C’était une statuette grossière et mal sculptée. Son seul mérite était qu’elle venait du Brésil. Elle représentait une femme noire tout en courbe. Sa robe était d’un orange vif et ses cheveux qu’on devinait longs et crépus étaient remontés sous un foulard, d’où dépassaient des créoles. Son buste était légèrement penché en avant, comme si elle attendait un baiser.

Je l’avais ramené de mon voyage et j’avais remporté avec elle tout ce qui m’avait enivré là-bas : la chaleur de l’audace, les courbes de la vie, les couleurs de ses gens, une euphorie mélancolique, un à-peu-près exotique attendrissant. Cette statuette, c’était tout cela.

Un soir, je rentre chez mes parents et il manque quelque chose autour de la coiffeuse de mon enfance. C’est un sentiment étrange de retrouver un univers familier avec une pièce manquante. L’harmonie n’est plus, comme une planète manquante à notre galaxie.
– Je suis désolée, la statuette est tombée quand j’ai passé l’aspirateur.
Ça m’a rendu triste.

Un souvenir perdu, c’est un pont vers son passé qui s’effondre. Le mois suivant, je suis entrée dans mon ancienne chambre, la statuette avait ressuscité.
– Je l’ai faite arrangée par Sylvie.
Sylvie, c’est ma copine potière. Une nana libre et énergique, au tempérament et à la chevelure de feu et des yeux verts aussi larges que son sourire. Au retour d’un de mes voyages, on s’était retrouvés sur le quai de la gare et ma mère avait proposé de la ramener. Elle la revoyait de temps en temps sur les marchés du coin. 

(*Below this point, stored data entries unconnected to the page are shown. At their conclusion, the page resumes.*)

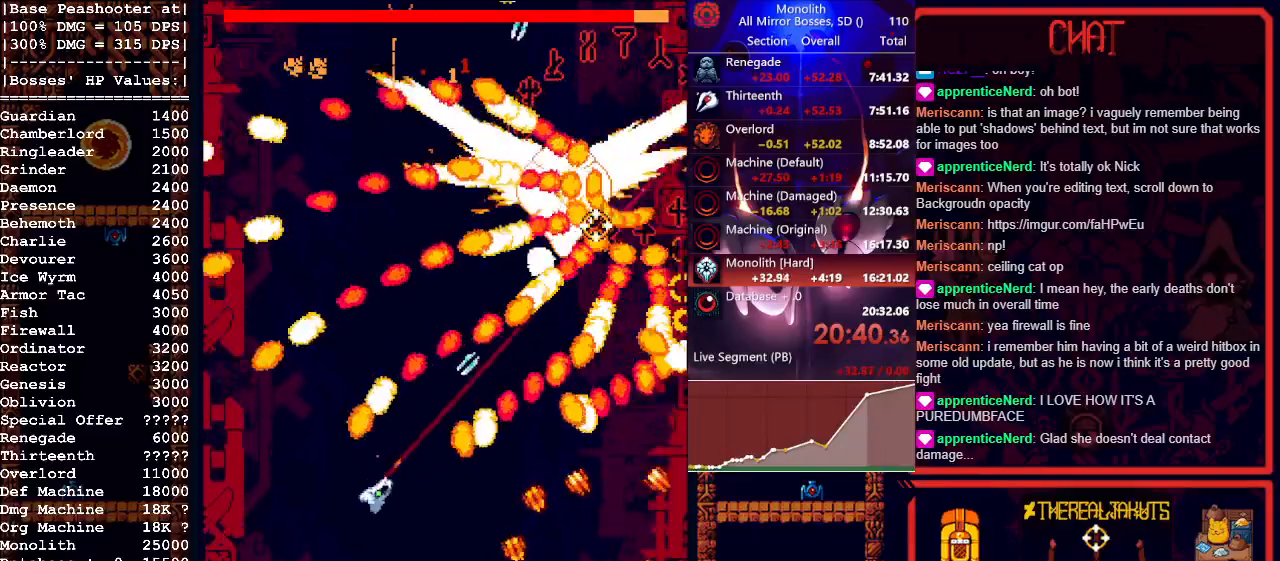
{"keys": ["d", "s"], "mouse": ["left"], "events": [[83, "d", "up"], [83, "s", "up"], [133, "d", "down"], [183, "d", "up"], [183, "w", "down"], [217, "w", "up"], [500, "d", "down"], [500, "s", "down"]]}
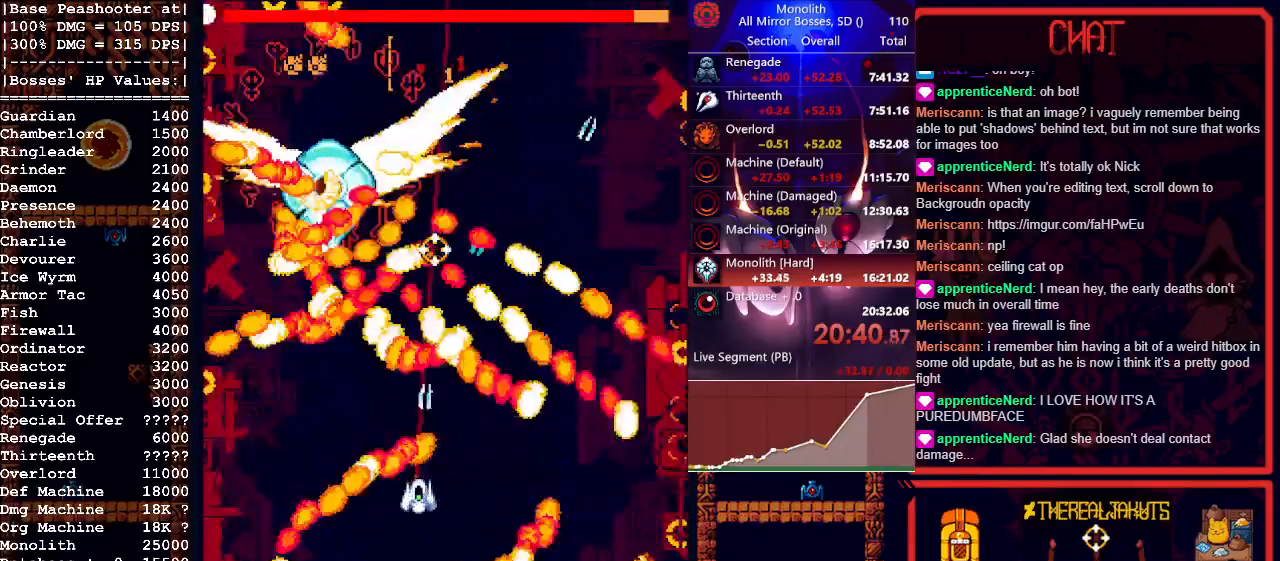
{"keys": [], "mouse": ["left"], "events": [[133, "s", "up"], [183, "d", "up"], [250, "s", "down"], [283, "a", "down"], [383, "s", "up"], [483, "a", "up"]]}
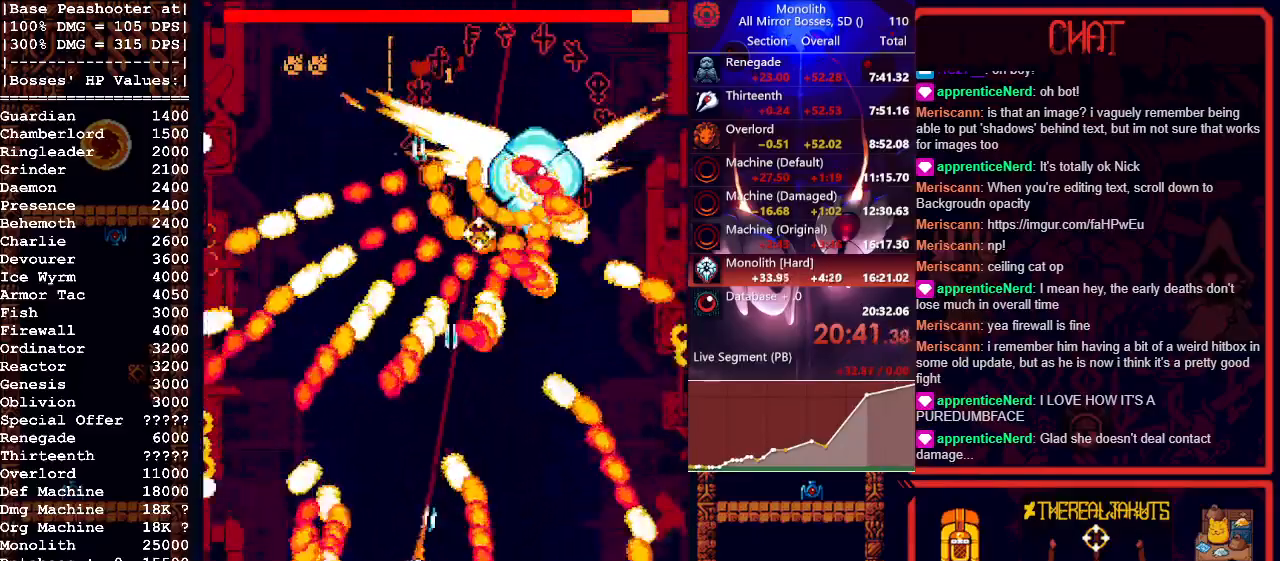
{"keys": ["d"], "mouse": ["left"], "events": [[17, "w", "down"], [167, "d", "down"], [167, "w", "up"], [200, "s", "down"], [400, "s", "up"]]}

En une seconde, d’autres souvenirs sont apparus. Celui de ma mère qui me demande le téléphone de Sylvie, celui où elle va à son atelier la statuette en éclats sous son bras. Je les imagine au chevet du cadavre de mes souvenirs brésiliens. Elle a dû déposer le corps fracassé sur son établi, lui demander s’il y avait des chances qu’elle revive. Sylvie a dû poser le diagnostic, s’atteler à la reconstruire, se lamenter en silence de la qualité bon marché de cette pièce grotesque. Son travail d’artisane a valu bien plus que le prix auquel je l’avais achetée.
– Elle n’a même pas voulu que je la paye. Elle a dit qu’elle le faisait pour toi.

Cette statuette est devenue une grande pièce montée de souvenirs. Maintenant, à chaque fois que je vois cette statuette, je retrouve la chaleur du Brésil et aussi celle de 2 cœurs qui m’accompagnent.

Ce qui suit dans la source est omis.